I was back home in Salisbury for Christmas at the time of the gig, so had to travel along the coast to Brighton especially for it. For some unfathomable reason I had not taken the keys to my flat home with me, but had left them with the elderly couple upstairs for safe keeping. How I would gain access to the flat in the event that they were away was something that evidently did not occur to me, but fortunately they were at home. The gig itself not only took place shortly before Christmas, but was also the very last one of an epic European tour, leading to some side-splitting festive frolics between Suzanne and the band onstage. As for me, I nabbed a huge poster of the gig from the venue afterwards and attached it to the picture rail in my bedroom with drawing pins, since we were strictly forbidden from sticking posters up in the flat.

I think the main part of the story ends there, really. It would be another three years before Days of Open Hand came out; by that time I had left Sussex and was embarking on other musical experiences, ones in which the music of Suzanne and others like her featured less and less. I liked the album well enough, especially the limpid grace of “Tired of Sleeping” and the epic drift of “Pilgrimage”, but there was also a listless, even moping quality to some of it. Clearly Suzanne too realized that there was a need for a change of direction, since for her next effort, 99.9F°, she brought in an outside producer (who ended up marrying her, the bastard) whose use of industrial-lite rhythmic textures entirely failed to convince me. Subsequent albums, I’m sorry to say, passed me by completely.

Nevertheless, it was a no-brainer to see Suzanne at the Konzerthaus, and I even got front row seats as I had done that time in Brighton. The concert was greatly enjoyable, no doubt largely because only a handful of songs from those later albums were played. I do wish there had been a full band, though, instead of just bass (the same bass player as at every other Suzanne concert I’ve ever seen) and guitar (a bloke who seemed ludicrously unconcerned about his absurd ageing-punk hair and attire). A song like “Left of Center”, for example, suffered from being played with just bass and vocals, losing the tumbling, propulsive energy of the studio version with Joe Jackson on piano.

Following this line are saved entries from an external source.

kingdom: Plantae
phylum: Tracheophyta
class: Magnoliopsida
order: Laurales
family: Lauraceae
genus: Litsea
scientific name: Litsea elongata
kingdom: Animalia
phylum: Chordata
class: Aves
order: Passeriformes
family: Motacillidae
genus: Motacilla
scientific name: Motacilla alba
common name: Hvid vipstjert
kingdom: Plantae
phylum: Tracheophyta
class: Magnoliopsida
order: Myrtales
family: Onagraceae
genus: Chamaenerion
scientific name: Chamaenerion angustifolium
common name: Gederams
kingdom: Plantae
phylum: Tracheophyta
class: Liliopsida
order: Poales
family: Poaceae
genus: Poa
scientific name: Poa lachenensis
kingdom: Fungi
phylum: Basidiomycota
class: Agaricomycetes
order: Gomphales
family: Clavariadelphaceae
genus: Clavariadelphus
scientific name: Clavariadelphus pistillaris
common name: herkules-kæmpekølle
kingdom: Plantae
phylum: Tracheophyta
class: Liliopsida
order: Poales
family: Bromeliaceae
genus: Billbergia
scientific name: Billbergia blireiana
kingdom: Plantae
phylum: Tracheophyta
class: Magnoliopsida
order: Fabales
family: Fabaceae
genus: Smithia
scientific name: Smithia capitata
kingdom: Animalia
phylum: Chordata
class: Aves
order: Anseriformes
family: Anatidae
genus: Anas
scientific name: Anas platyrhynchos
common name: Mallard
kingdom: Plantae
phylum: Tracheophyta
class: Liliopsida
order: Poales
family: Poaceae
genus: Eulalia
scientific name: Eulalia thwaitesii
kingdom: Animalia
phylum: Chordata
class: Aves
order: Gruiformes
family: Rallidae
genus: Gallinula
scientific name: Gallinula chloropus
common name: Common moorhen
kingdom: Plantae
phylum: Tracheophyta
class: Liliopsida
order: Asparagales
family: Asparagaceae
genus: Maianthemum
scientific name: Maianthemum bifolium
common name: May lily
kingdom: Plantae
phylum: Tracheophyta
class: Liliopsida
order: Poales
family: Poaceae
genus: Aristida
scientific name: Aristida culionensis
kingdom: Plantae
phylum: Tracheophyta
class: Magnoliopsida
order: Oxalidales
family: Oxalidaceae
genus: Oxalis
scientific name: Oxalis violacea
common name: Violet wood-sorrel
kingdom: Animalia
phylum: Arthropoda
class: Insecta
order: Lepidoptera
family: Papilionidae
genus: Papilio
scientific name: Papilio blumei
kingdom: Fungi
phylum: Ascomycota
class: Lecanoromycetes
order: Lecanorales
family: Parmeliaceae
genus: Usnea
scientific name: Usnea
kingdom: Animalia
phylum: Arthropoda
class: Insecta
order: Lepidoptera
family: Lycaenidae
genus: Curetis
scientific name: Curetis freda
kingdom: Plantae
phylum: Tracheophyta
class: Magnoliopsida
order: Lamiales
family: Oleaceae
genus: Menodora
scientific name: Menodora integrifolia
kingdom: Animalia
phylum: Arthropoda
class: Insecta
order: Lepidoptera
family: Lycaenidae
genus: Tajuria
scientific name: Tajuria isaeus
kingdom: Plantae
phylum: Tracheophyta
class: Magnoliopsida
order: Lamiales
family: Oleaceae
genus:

Between songs Suzanne was hugely entertaining, liberally throwing out anecdotes and launching into an audience-participation riff to find out what kind of person Vienna was (the not entirely inaccurate answer that came her way being “a grumpy old man”). For all her sparkling onstage persona, though, there’s a seriousness and a directness to her art that absolutely never falters, such is the clear-minded fluency with which she sings.

And best of all, Suzanne answered my silent hopes by playing “Gypsy”, a song that captivates me today as much as it did when I was a confused and lonely teenager a quarter of a century ago.